Zoning infringes on freedoms

 


Two writers caught my attention in the Sanders County Ledger (Opinions page, June 13, 2019).

First was a Jean Morrison of Plains advocating the benefits of zoning. I’ve lived in three areas in which each time I moved into them, zoning was a “new idea” that would do all the things Ms. Morrison claimed. However, the only benefits of zoning have been to government growth. The first, in Gloucester, Virginia, in 1973 on, during which, while the population barely has double to the present, the cost to taxpayers has quadrupled, most due to zoning and regulations that infringe on the freedom of landowners and homeowners to regulate their own “private properties.” And we all know the huge discrepancy between the “cost of living” increases in the union dominated governments and those of private persons, the former receiving MORE than the increase in GDP, while the latter are rarely if ever maintaining par from year to year [ie, zero COLA increases].

The second place was in Santa Barbara, California, in the late 1970s through 2008. My generation could barely afford 30-year mortgages, while today’s millennials must settle for low-quality, high-rent one- or two-bedroom condos or apartments. Wages have gone up at 1/10th the cost of living in the past 45 years there, while government continues to grow, and its employees continue to experience COLA increases that keep pace with, and in many cases surpass, the GDP.

Finally, here to Sanders County. Some extol the virtues of zoning, as if everyone who lives in or near town is in favor of having some group of people telling them what height their grass may grow, what style fences they may have, and how many shrubs they may plant. In Missoula, for example, they have rules in the dead of winter, that everyone who has a sidewalk in front of their home must have the snow (regardless of depth or density) removed by 9 a.m. (subject to fines if not done - irrespective of the age of the property owner, or the fact that it is still dark before 9 a.m.). This example for Missoula is indicative of the tyrannical nature of zoning and other “regulatory” things that may or may not pass for it.

So, if Ms. Morrison of Plains wishes to be told what to do, let her submit voluntarily. But, don’t ask me to pay someone to enforce a rule against her to which she may fail, voluntarily, to comply, or in a fit of forgetfulness “fail” to do.
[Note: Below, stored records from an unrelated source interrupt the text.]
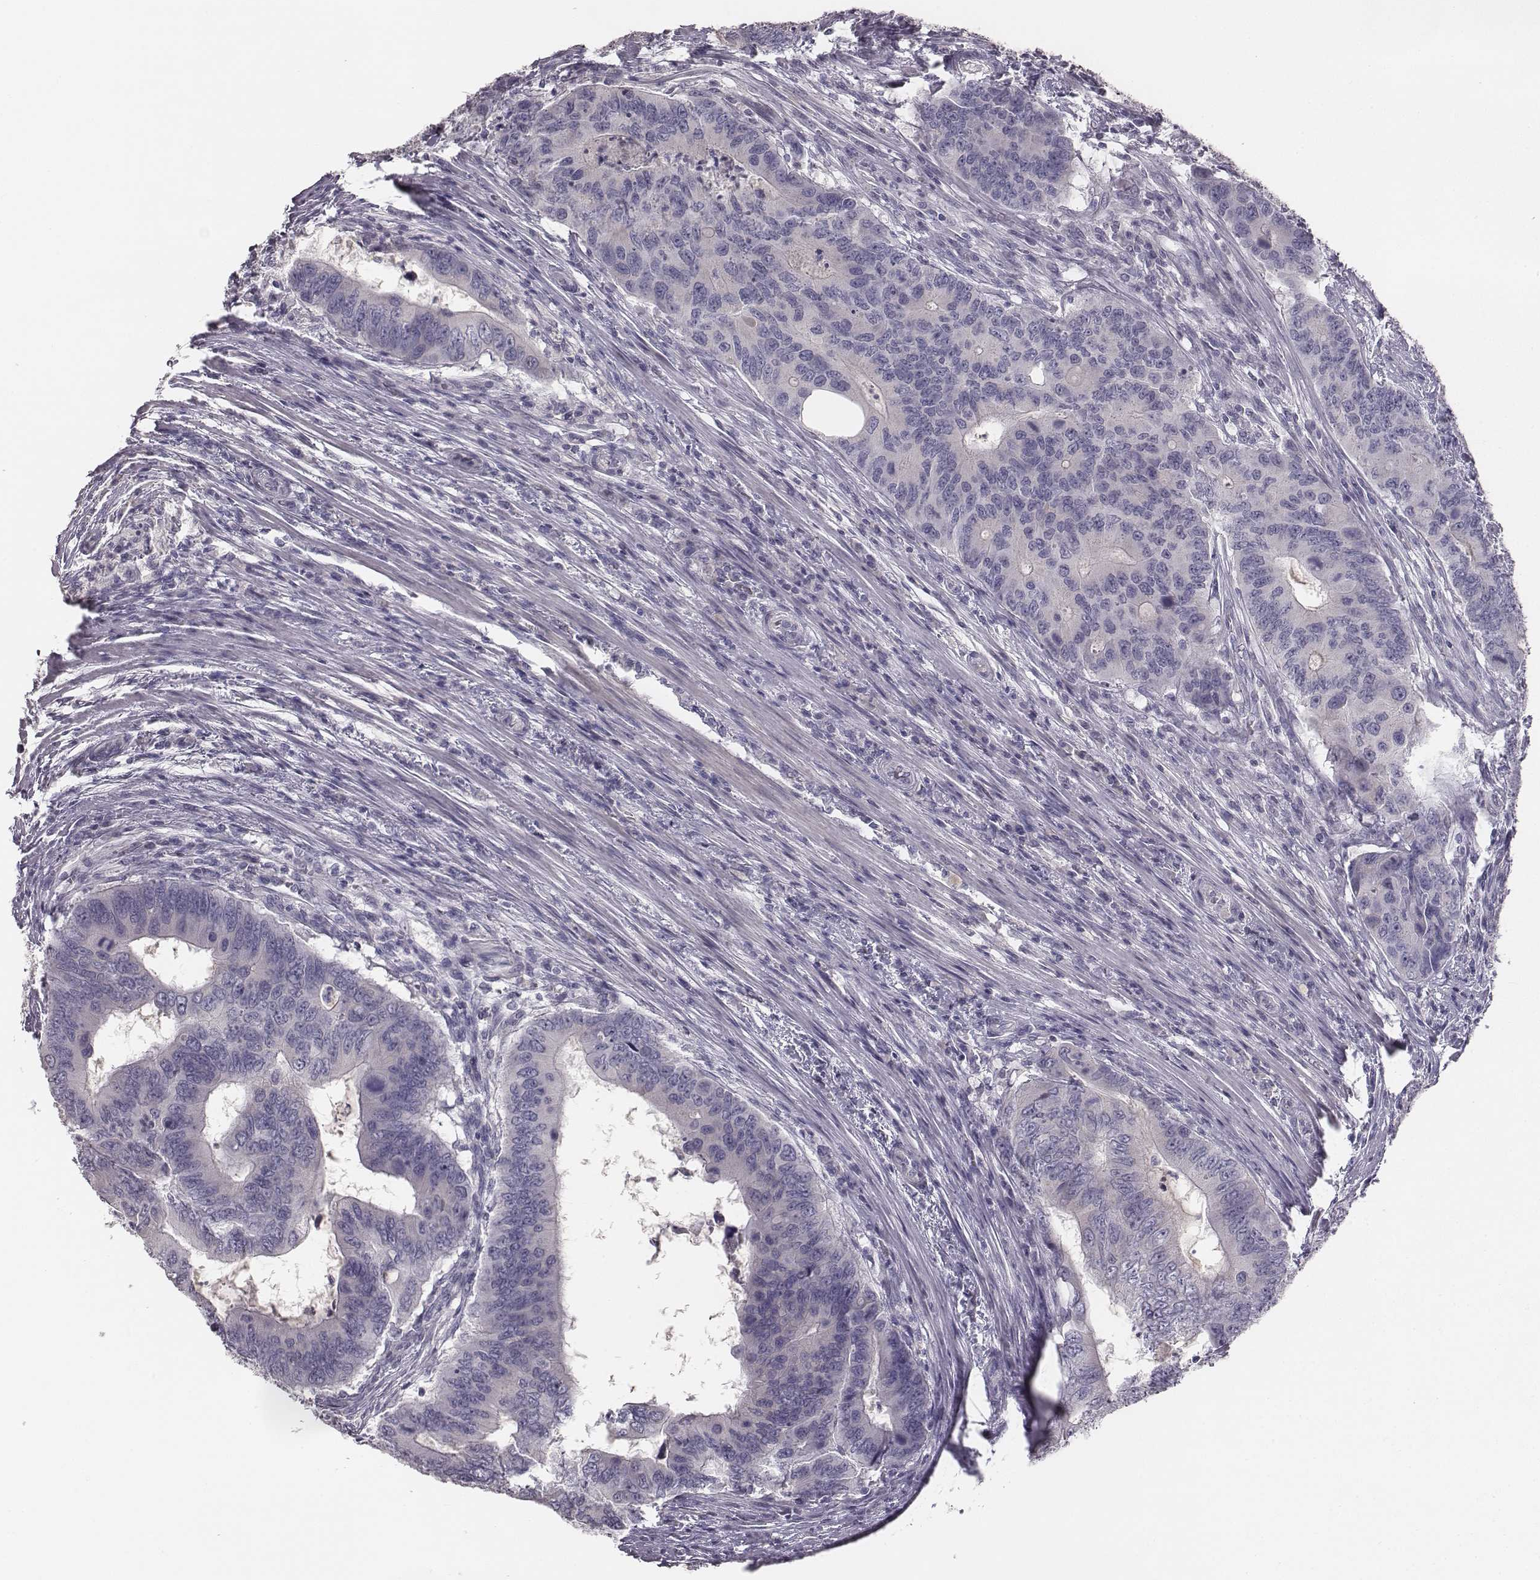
{"staining": {"intensity": "negative", "quantity": "none", "location": "none"}, "tissue": "colorectal cancer", "cell_type": "Tumor cells", "image_type": "cancer", "snomed": [{"axis": "morphology", "description": "Adenocarcinoma, NOS"}, {"axis": "topography", "description": "Colon"}], "caption": "Immunohistochemistry photomicrograph of neoplastic tissue: colorectal adenocarcinoma stained with DAB (3,3'-diaminobenzidine) reveals no significant protein staining in tumor cells. (DAB IHC visualized using brightfield microscopy, high magnification).", "gene": "MYH6", "patient": {"sex": "male", "age": 53}}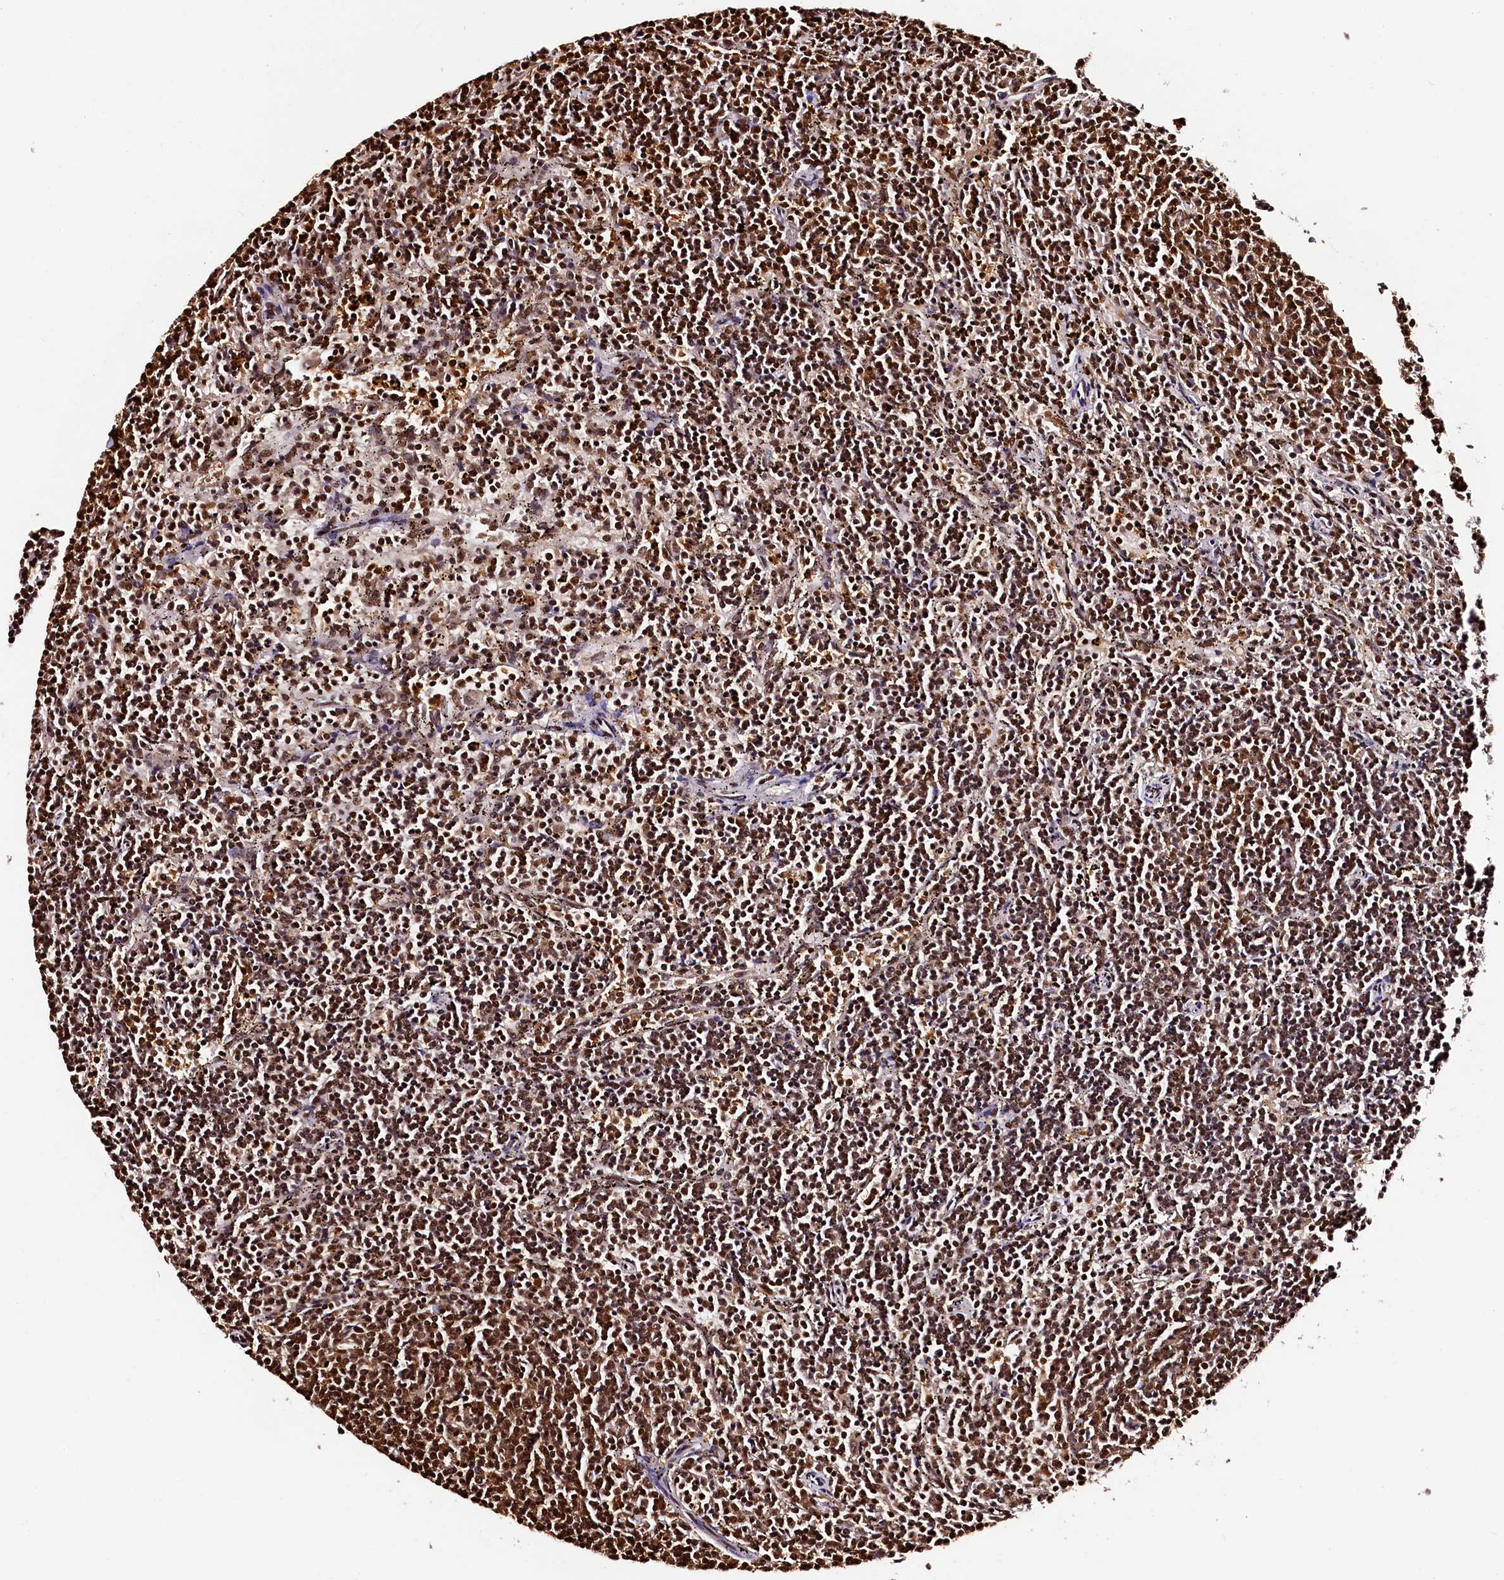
{"staining": {"intensity": "strong", "quantity": ">75%", "location": "nuclear"}, "tissue": "lymphoma", "cell_type": "Tumor cells", "image_type": "cancer", "snomed": [{"axis": "morphology", "description": "Malignant lymphoma, non-Hodgkin's type, Low grade"}, {"axis": "topography", "description": "Spleen"}], "caption": "Strong nuclear staining is appreciated in about >75% of tumor cells in low-grade malignant lymphoma, non-Hodgkin's type.", "gene": "SNRPD2", "patient": {"sex": "female", "age": 50}}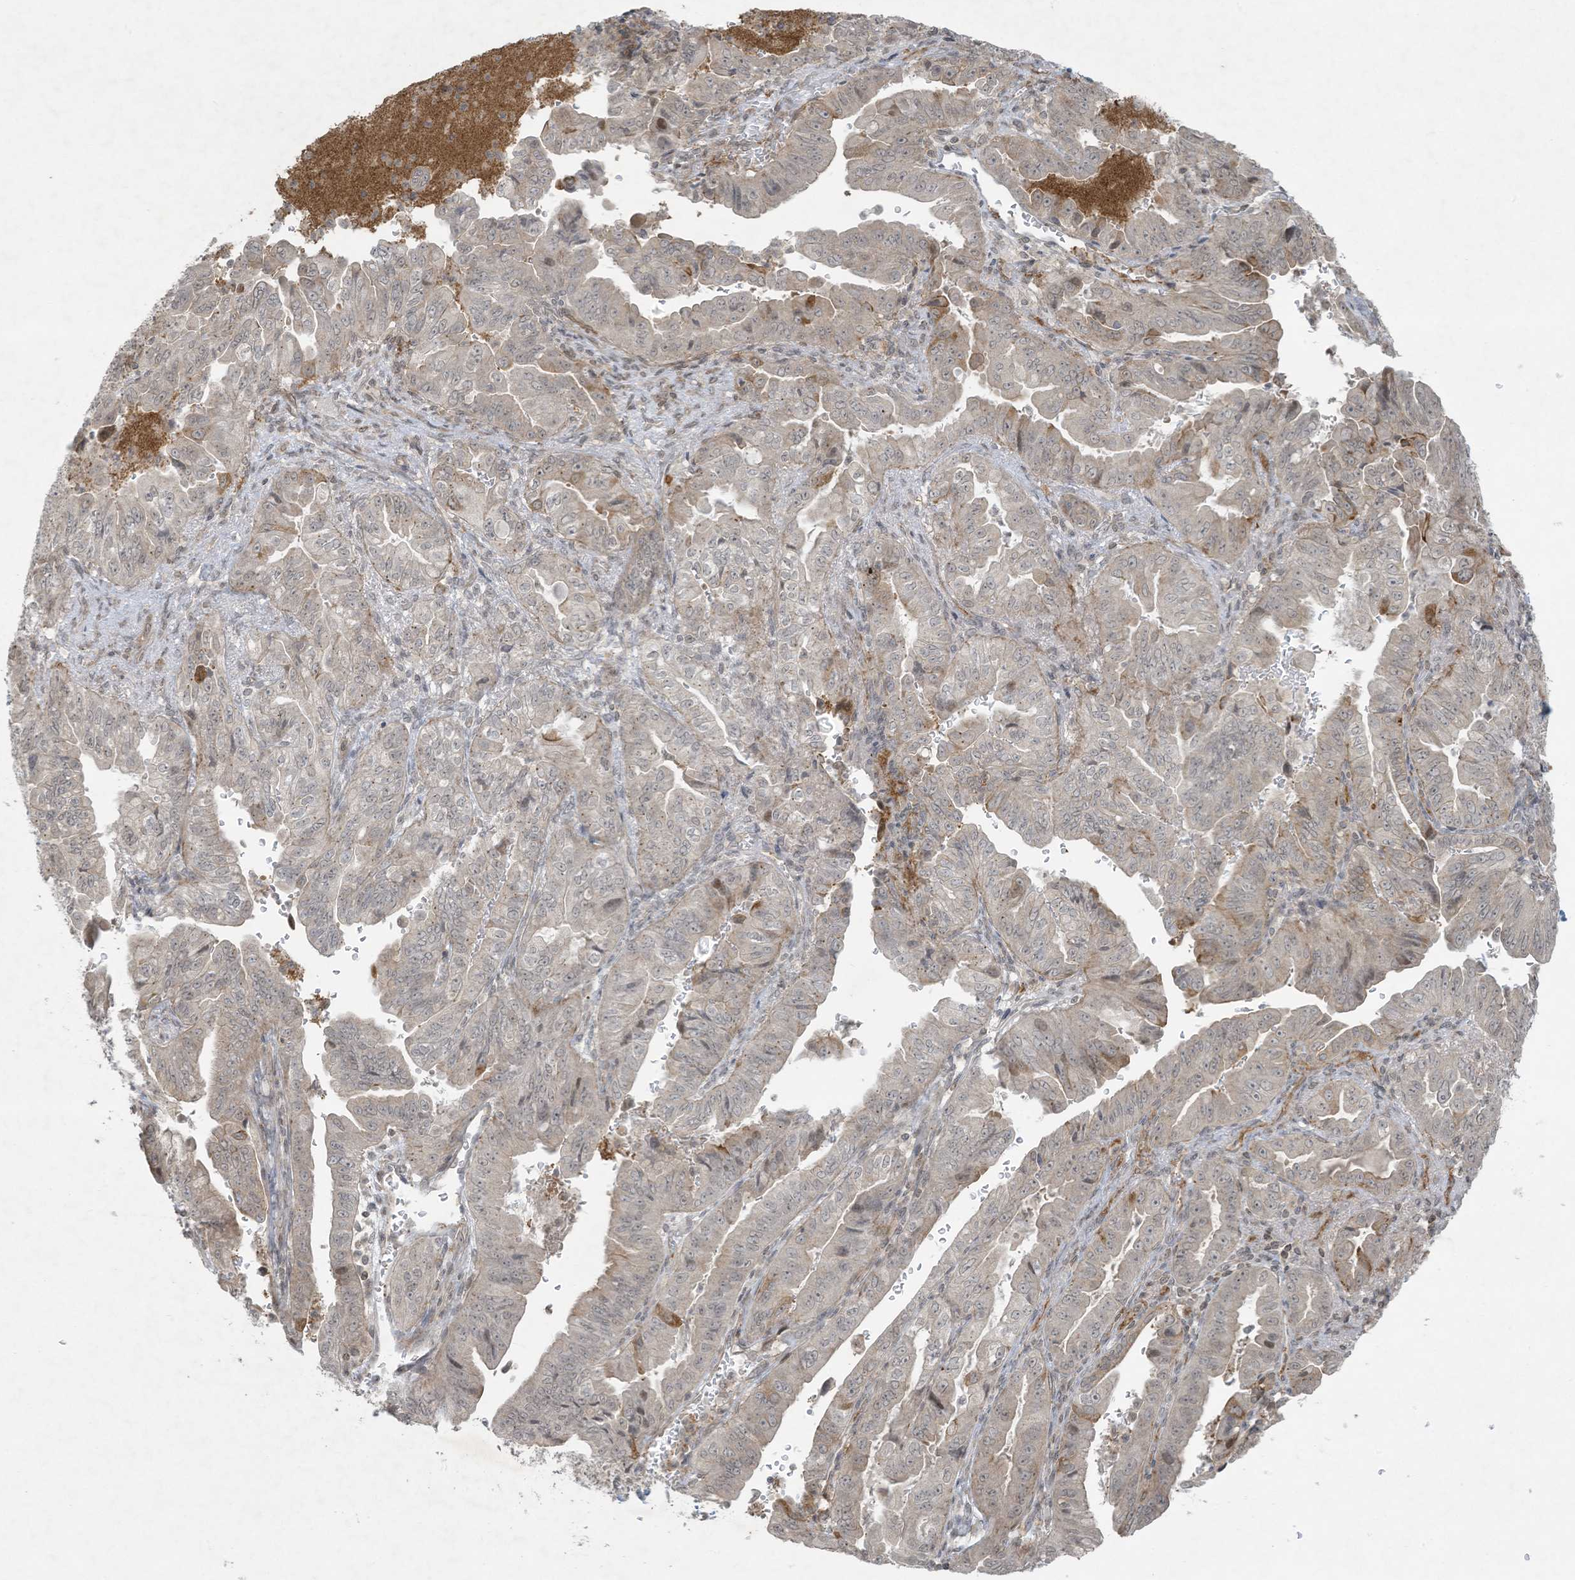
{"staining": {"intensity": "negative", "quantity": "none", "location": "none"}, "tissue": "pancreatic cancer", "cell_type": "Tumor cells", "image_type": "cancer", "snomed": [{"axis": "morphology", "description": "Adenocarcinoma, NOS"}, {"axis": "topography", "description": "Pancreas"}], "caption": "The immunohistochemistry micrograph has no significant positivity in tumor cells of pancreatic adenocarcinoma tissue. (Immunohistochemistry (ihc), brightfield microscopy, high magnification).", "gene": "ZNF263", "patient": {"sex": "male", "age": 70}}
Reminds me of Richard Pryor, I think it was, whose famous punch line was “I forgot armed robbery was a crime.” Government regulators never forget, but “robbery is a crime” in any case - only government turns us, the people, into the criminals for not submitting to theft under color of law.

As for the ex-politician, Jim Elliott, extolling LBJ for “changing” and signing into law the Civil Rights Act which he opposed his entire life, he only did so because Republicans passed it from both houses of Congress over the objections of Democrats. The year, 1968, and timing was prior to LBJ refusing to run for re-election as president.

Otherwise, had he not been challenged by Robert Kennedy, he’d have vetoed the bill. So much for the notion that Democrats change.

To the two above, the only “growth in benefits” have been to government employees and their pushers. That should be called what it is - addiction.